Она поспешила оставить в покое незнакомцев.
***
Женщина дернула мужа за рукав.
- Она просто просится в книгу. Сабантуй отменяем. Сегодня же сяду за работу.
***
На годины сына Дарья отправилась с Виктором. Поправили могилки. Посидели молча, помянули Сашу.
- Будешь нынче садить что? – спросил Дарью Виктор.
Отвечать ему не хотелось. Какой там – «садить», ноги совсем не держат, да и Виктора просить о помощи – наглость последняя. Сам уже глубокий старик, уж и в трактор забраться не может. Болеет. До кровати бы дошкандыбать, не помереть по дороге.
- Да немножко чего в землю пихну. Картошку весь год в магазине покупала. Много ли надо чего мне? Зеленушку, если только, - все-таки ответила.
Грустно было подходить к осиротевшей избе. А она, будто живая, будто чуяла что-то, посерела вся, насупилась. Окна-глазницы потемнели от тоски и осознания, что скоро, очень, вероятно, скоро уйдет и последняя хозяйка, бросит избушку одну на произвол судьбы. Будет она гнить потихоньку, зарастать сорняком и борщевиком, как заросли дурнотравьем ее соседки и все поля, колосившиеся раньше крепкой озимой рожью.
- Витя, ты не знаешь, может, кому надо дом на продажу? Или так… отдам...
Витя угрюмо помалкивал.
Спустившись с пригорка, Виктор вдруг вгляделся, странно прищурившись.
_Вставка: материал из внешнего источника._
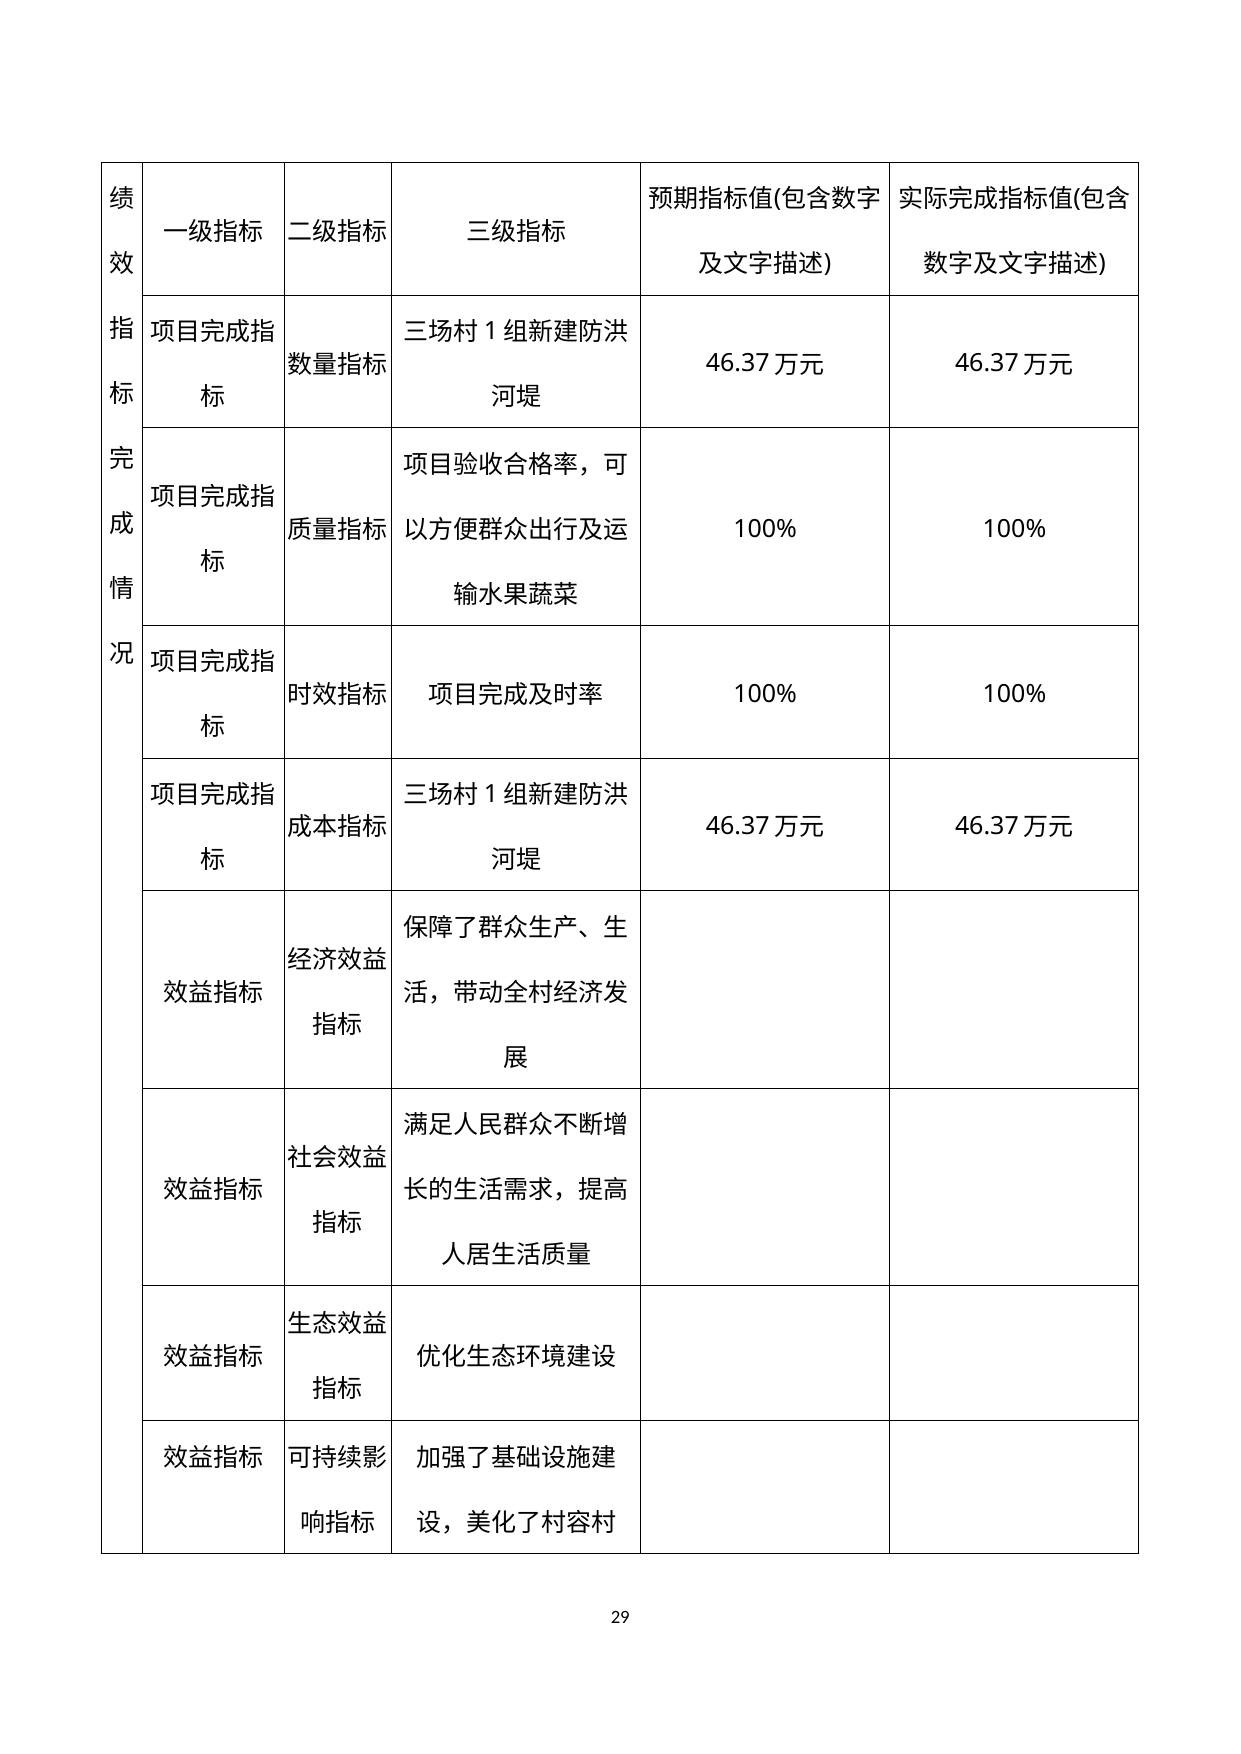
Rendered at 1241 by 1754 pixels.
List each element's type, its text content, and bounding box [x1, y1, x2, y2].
- Дарья Константиновна, глянь-ка, никак у твоей избы кто-то стоит.
- Кто? – ахнула Дарья, непроизвольно сделав ладошку козырьком.
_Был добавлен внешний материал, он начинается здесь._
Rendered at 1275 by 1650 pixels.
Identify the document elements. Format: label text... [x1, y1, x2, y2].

- А смотри, вроде женщина какая. С мальчонкой.
Дарья уже сама видела, что женщина. С ребеночком маленьким, наряженным, словно игрушечка, в яркие одежки. Прибавила ходу.
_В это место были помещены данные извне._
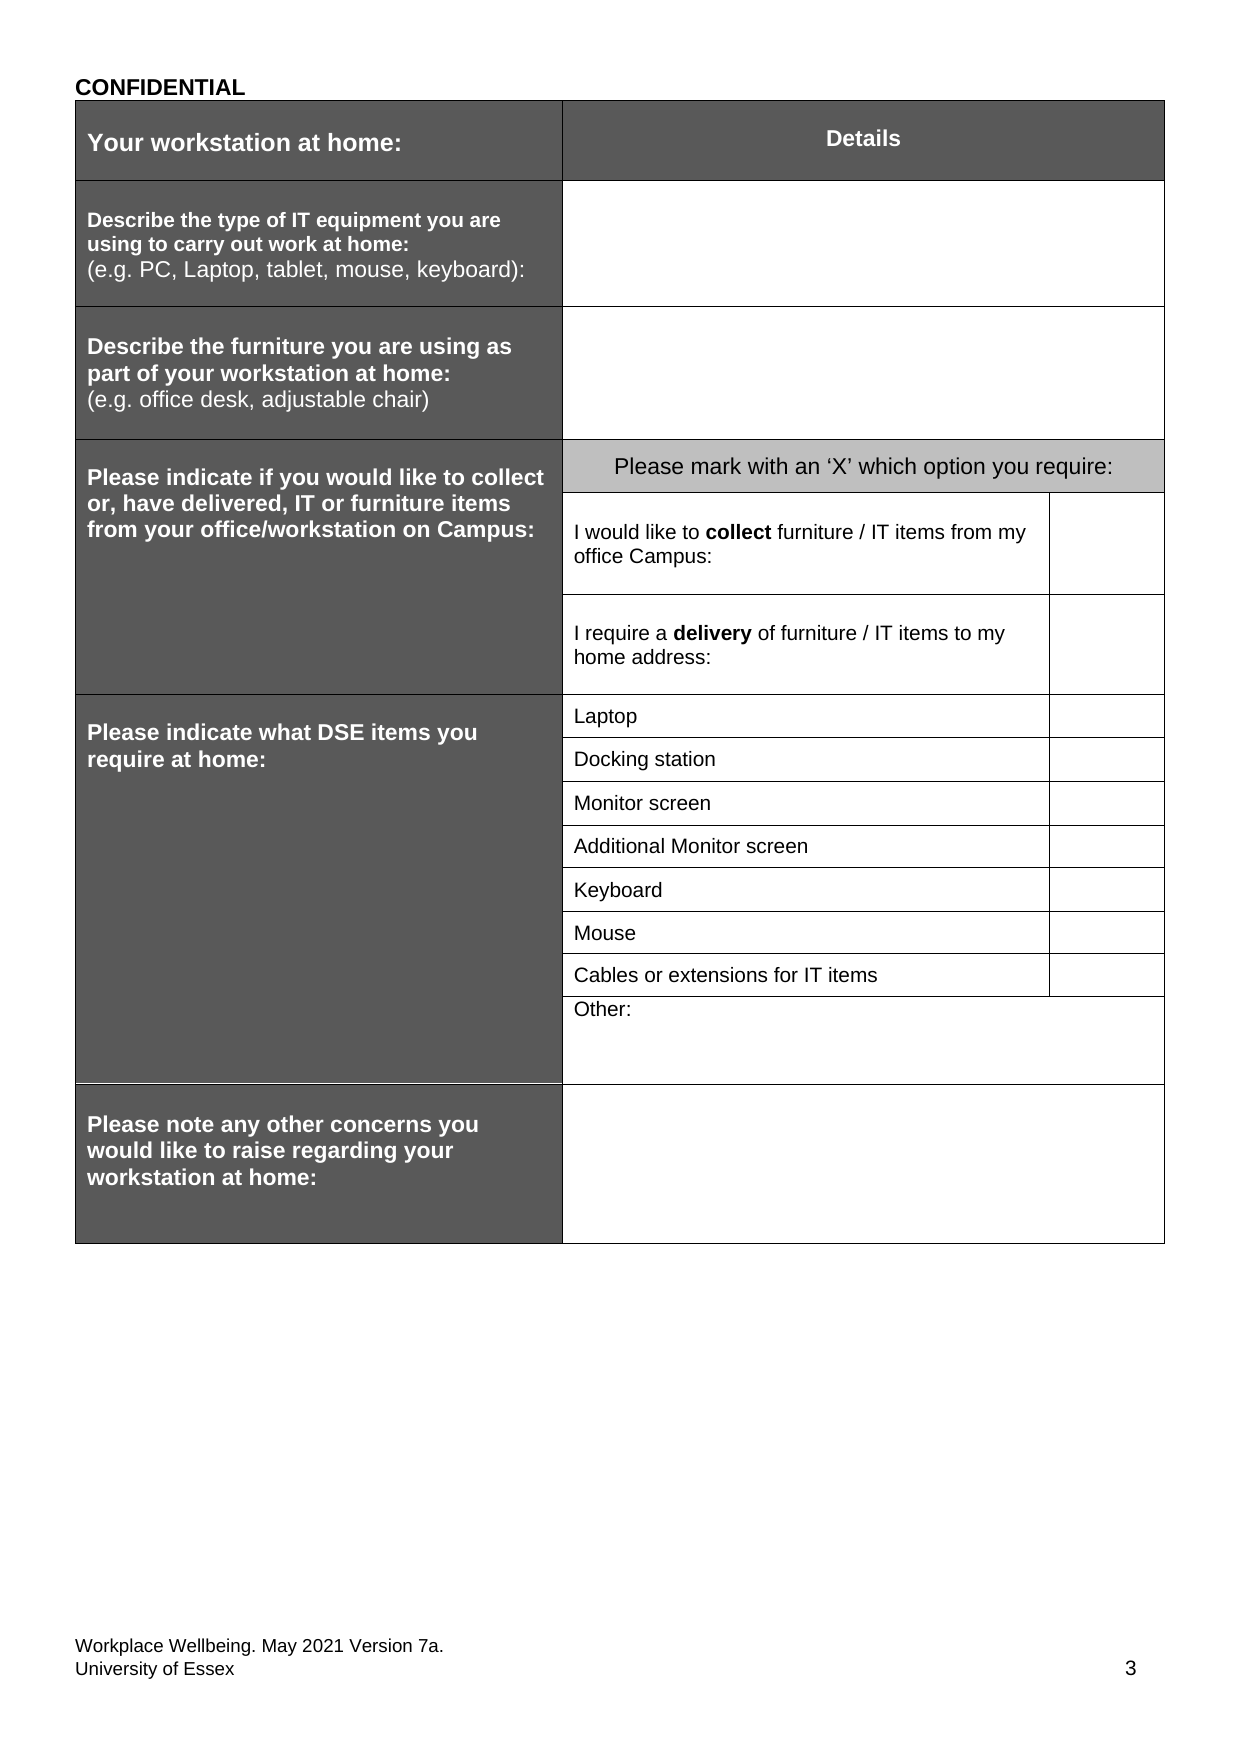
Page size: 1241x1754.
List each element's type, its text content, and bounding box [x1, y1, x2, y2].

table_header Your workstation at home: [76, 101, 562, 180]
table_cell Describe the furniture you are using as part of your workstation at home: (e.g. office desk, adjustable chair) [76, 307, 562, 439]
table_cell Other: [563, 997, 1164, 1083]
table_cell [563, 181, 1164, 306]
table_cell [1050, 695, 1164, 737]
table_cell Describe the type of IT equipment you are using to carry out work at home: (e.g. PC, Laptop, tablet, mouse, keyboard): [76, 181, 562, 306]
table_header Details [563, 101, 1164, 180]
table_cell Keyboard [563, 868, 1049, 911]
table_cell Please mark with an ‘X’ which option you require: [563, 440, 1164, 492]
table_cell I would like to collect furniture / IT items from my office Campus: [563, 493, 1049, 594]
table_cell [1050, 738, 1164, 781]
table_cell [1050, 493, 1164, 594]
table_cell [1050, 826, 1164, 867]
table_cell Mouse [563, 912, 1049, 953]
table_cell Please note any other concerns you would like to raise regarding your workstation at home: [76, 1085, 562, 1243]
table_cell Cables or extensions for IT items [563, 954, 1049, 996]
table_cell [1050, 954, 1164, 996]
table_cell Monitor screen [563, 782, 1049, 824]
table_cell Additional Monitor screen [563, 826, 1049, 867]
table_cell [563, 307, 1164, 439]
table_cell [1050, 912, 1164, 953]
table_cell Laptop [563, 695, 1049, 737]
table_cell Please indicate what DSE items you require at home: [76, 695, 562, 1083]
table_cell Docking station [563, 738, 1049, 781]
table_cell [1050, 782, 1164, 824]
table_cell Please indicate if you would like to collect or, have delivered, IT or furniture items from your office/workstation on Campus: [76, 440, 562, 694]
table_cell [1050, 595, 1164, 694]
table_cell [563, 1085, 1164, 1243]
table_cell [1050, 868, 1164, 911]
table_cell I require a delivery of furniture / IT items to my home address: [563, 595, 1049, 694]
И правда. Молодая, броская женщина застыла в растерянности у калитки Дарьиного дома. Чернобровая, высокая, статная, красивая нездешней, не северной красотой. За руку она крепко держала малыша, которому уже прискучило это непонятное стояние. Он тянул ручонку, рвался на волю вольную, вот уже и бровки сдвинул, злился, поди, на мать…
Дарья пригляделась повнимательнее… Сердце сдавило тисками. И вдруг залило горячей волной: Сашенька это! Только маленький совсем, лет трех, четырех, не больше. Подвижный, живой, как ртуть, родной ее Шурик, боль ее и радость, любовь ее и отрада.
Женщина поздоровалась:
- Доброго дня. А вы не скажете, Дарья Константиновна Федорова здесь живет?
Виктор, коротко взглянув на обомлевшую Дарью, спросил:
- А вы кем ей будете, барышня?
Та улыбнулась вдруг, зарделась вся:
- Внучка ее. Лера. А это, - Лера кивнула на мальчишку, - этот ужасный гражданин, который совсем себя вести не умеет, ее правнук Александр.
Дарья, прижав руки к груди, сделала шаг вперед.